(Page images and their extracted text)
[Start of section]
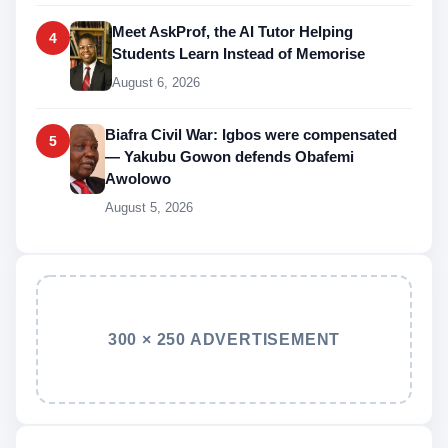
Meet AskProf, the AI Tutor Helping
4
Students Learn Instead of Memorise
August 6, 2026
Biafra Civil War: Igbos were compensated
5
— Yakubu Gowon defends Obafemi
Awolowo
August 5, 2026
300 × 250 ADVERTISEMENT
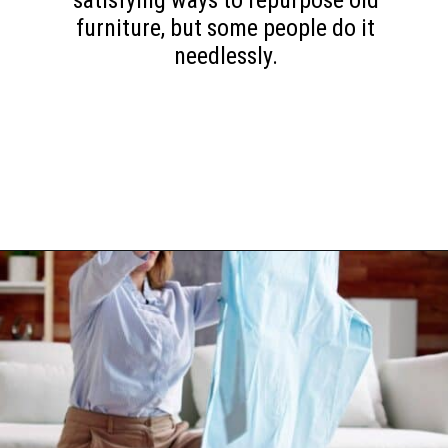
satisfying ways to repurpose old
furniture, but some people do it
needlessly.
Opening
https://www.happyorganizedlife.com/10-minimalist-trends-that-people-are-totally-sick-of/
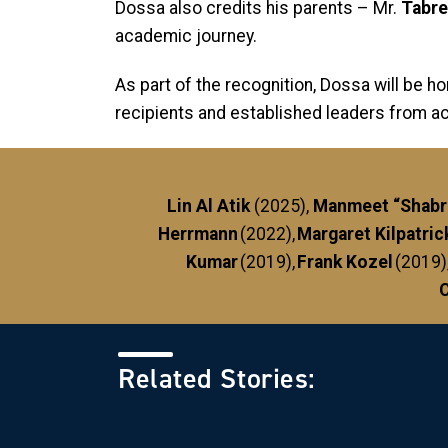
Dossa also credits his parents – Mr.
Tabr
academic journey.
As part of the recognition, Dossa will be h
recipients and established leaders from a
Lin Al Atik
(2025),
Manmeet “Shabri
Herrmann
(2022),
Margaret Kilpatric
Kumar
(2019),
Frank Kozel
(2019)
C
Related Stories:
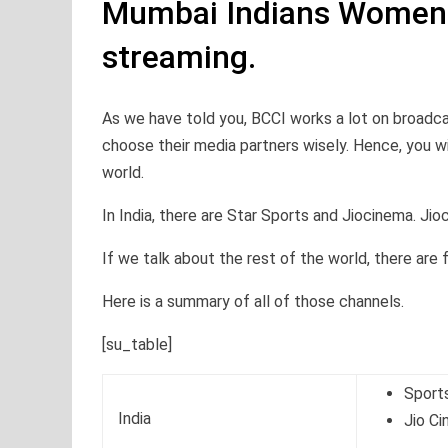
Mumbai Indians Women
streaming.
As we have told you, BCCI works a lot on broadca
choose their media partners wisely. Hence, you wi
world.
In India, there are Star Sports and Jiocinema. Jio
If we talk about the rest of the world, there are
Here is a summary of all of those channels.
[su_table]
Sport
India
Jio C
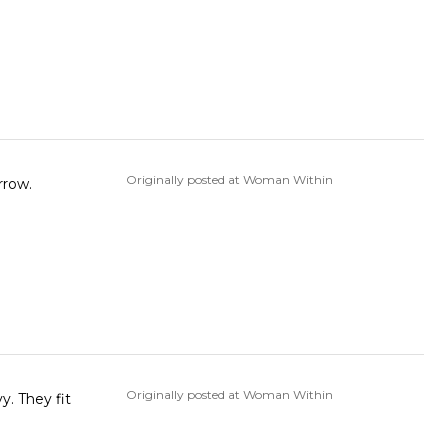
Originally posted at Woman Within
rrow.
Originally posted at Woman Within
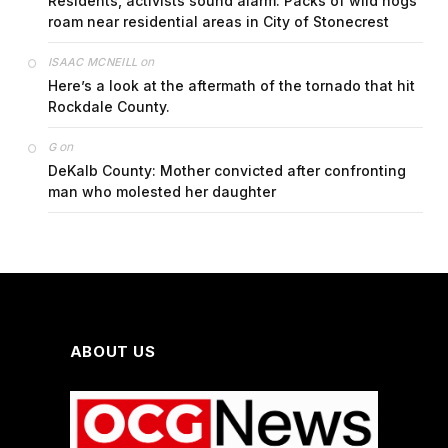
Residents, activists sound alarm: Packs of wild hogs
roam near residential areas in City of Stonecrest
on
ISAAC MCNEILL
Here’s a look at the aftermath of the tornado that hit
Rockdale County.
on
G
DeKalb County: Mother convicted after confronting
man who molested her daughter
ABOUT US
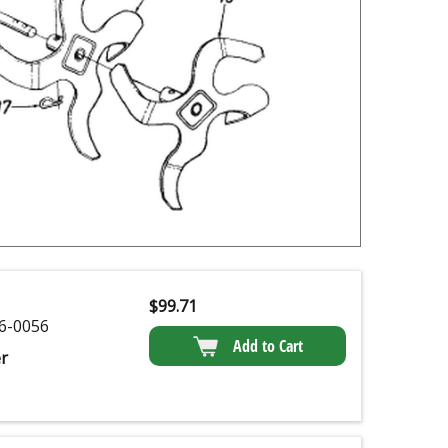
$
99.71
6-0056
Add to Cart
r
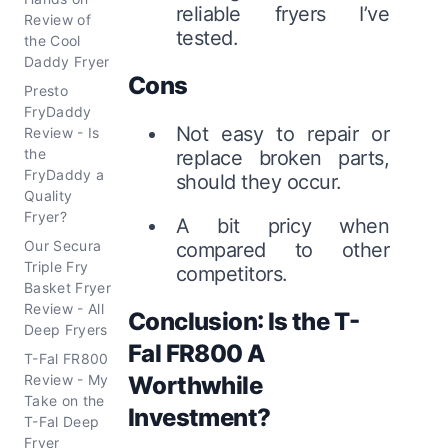
reliable fryers I’ve
Review of
tested.
the Cool
Daddy Fryer
Cons
Presto
FryDaddy
Not easy to repair or
Review - Is
the
replace broken parts,
FryDaddy a
should they occur.
Quality
Fryer?
A bit pricy when
Our Secura
compared to other
Triple Fry
competitors.
Basket Fryer
Review - All
Conclusion: Is the T-
Deep Fryers
Fal FR800 A
T-Fal FR800
Review - My
Worthwhile
Take on the
Investment?
T-Fal Deep
Fryer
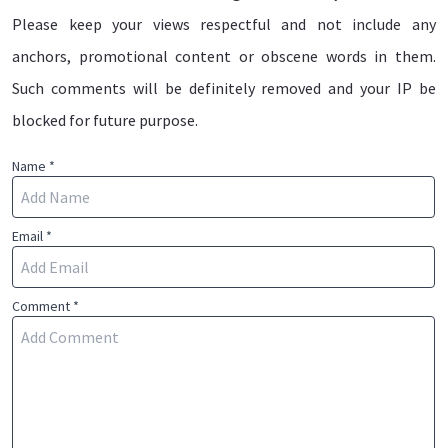
Please keep your views respectful and not include any
anchors, promotional content or obscene words in them.
Such comments will be definitely removed and your IP be
blocked for future purpose.
Name *
Email *
Comment *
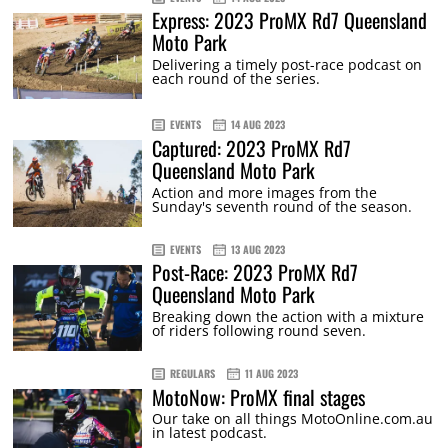
Express: 2023 ProMX Rd7 Queensland
Moto Park
Delivering a timely post-race podcast on
each round of the series.
EVENTS
14 AUG 2023
Captured: 2023 ProMX Rd7
Queensland Moto Park
Action and more images from the
Sunday's seventh round of the season.
EVENTS
13 AUG 2023
Post-Race: 2023 ProMX Rd7
Queensland Moto Park
Breaking down the action with a mixture
of riders following round seven.
REGULARS
11 AUG 2023
MotoNow: ProMX final stages
Our take on all things MotoOnline.com.au
in latest podcast.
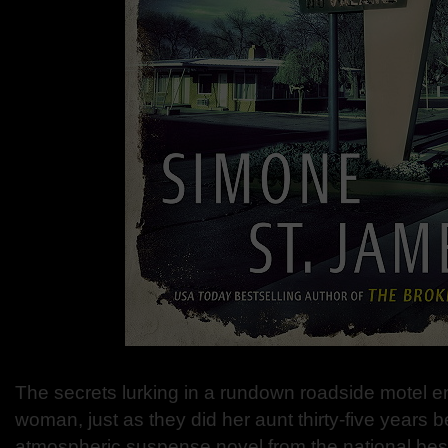
The secrets lurking in a rundown roadside motel 
woman, just as they did her aunt thirty-five years b
atmospheric suspense novel from the national bes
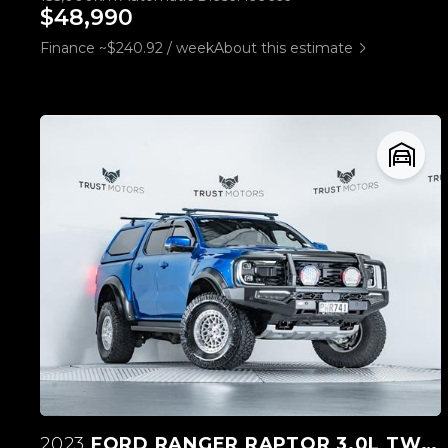
$48,990
Finance ~$240.92 / week
About this estimate
2023
FORD RANGER RAPTOR 3.0L TWIN TURBO V6 4WD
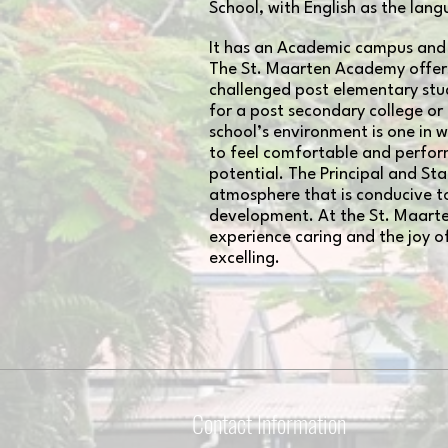
School, with English as the lang
It has an Academic campus and
The St. Maarten Academy offers
challenged post elementary st
for a post secondary college or
school’s environment is one in 
to feel comfortable and perform
potential. The Principal and Sta
atmosphere that is conducive to
development. At the St. Maart
experience caring and the joy o
excelling.
Contact Information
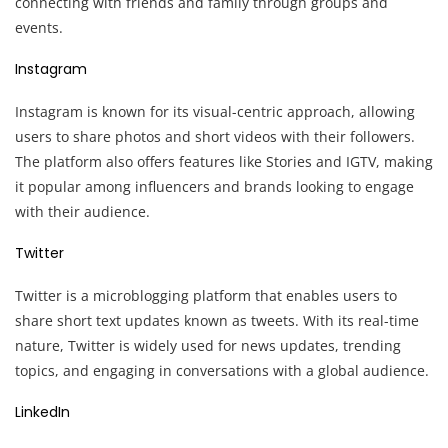
connecting with friends and family through groups and
events.
Instagram
Instagram is known for its visual-centric approach, allowing
users to share photos and short videos with their followers.
The platform also offers features like Stories and IGTV, making
it popular among influencers and brands looking to engage
with their audience.
Twitter
Twitter is a microblogging platform that enables users to
share short text updates known as tweets. With its real-time
nature, Twitter is widely used for news updates, trending
topics, and engaging in conversations with a global audience.
LinkedIn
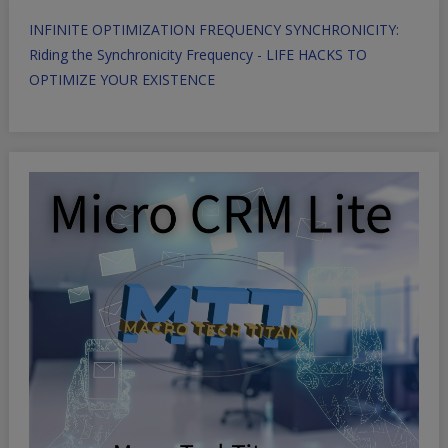
INFINITE OPTIMIZATION FREQUENCY SYNCHRONICITY:
Riding the Synchronicity Frequency - LIFE HACKS TO
OPTIMIZE YOUR EXISTENCE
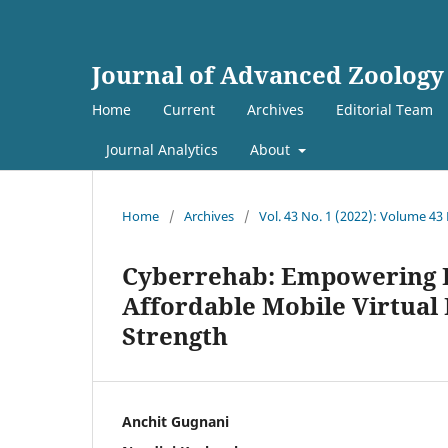
Journal of Advanced Zoology
Home
Current
Archives
Editorial Team
Journal Analytics
About
Home
/
Archives
/
Vol. 43 No. 1 (2022): Volume 43
Cyberrehab: Empowering 
Affordable Mobile Virtual 
Strength
Anchit Gugnani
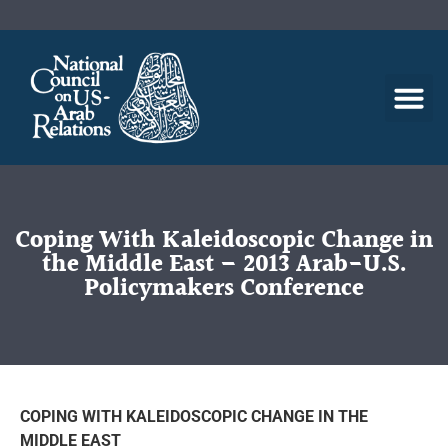
Coping With Kaleidoscopic Change in
the Middle East – 2013 Arab-U.S.
Policymakers Conference
COPING WITH KALEIDOSCOPIC CHANGE IN THE
MIDDLE EAST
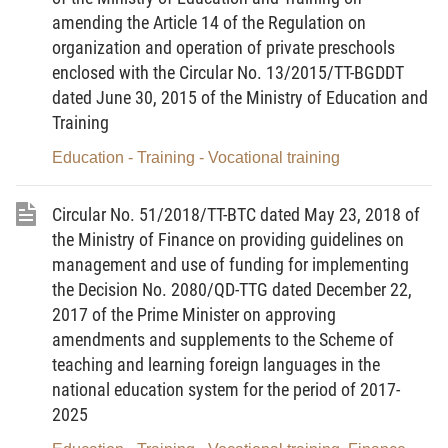
amending the Article 14 of the Regulation on
b/ Related agencies, organizations and individuals.
organization and operation of private preschools
enclosed with the Circular No. 13/2015/TT-BGDDT
3. Donations for education prescribed in this
dated June 30, 2015 of the Ministry of Education and
Circular are non-refundable voluntary contributions
Training
and supports in cash, in kind, or non-material forms
Education - Training - Vocational training
from non-state budget sources of domestic and
foreign agencies, organizations and individuals
Circular No. 51/2018/TT-BTC dated May 23, 2018 of
(below referred to as donors) to education
the Ministry of Finance on providing guidelines on
institutions.
management and use of funding for implementing
4. This Circular does not apply to donations
the Decision No. 2080/QD-TTG dated December 22,
prescribed in the Ministry of Finance’s Circular No.
2017 of the Prime Minister on approving
amendments and supplements to the Scheme of
72/2018/TT-BTC of July 31, 2008, guiding the
teaching and learning foreign languages in the
implementation of the Government’s Decree No.
national education system for the period of 2017-
64/2008/ND-CP of May 14, 2008, on mobilization,
2025
receipt, distribution and use of
voluntary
[End of section]
-- Exercise requirements --
From the material above, pull out every line that contains the string "Stories", matching case exactly.

-- Result --
Related Stories:
The platform also offers features like Stories and IGTV, making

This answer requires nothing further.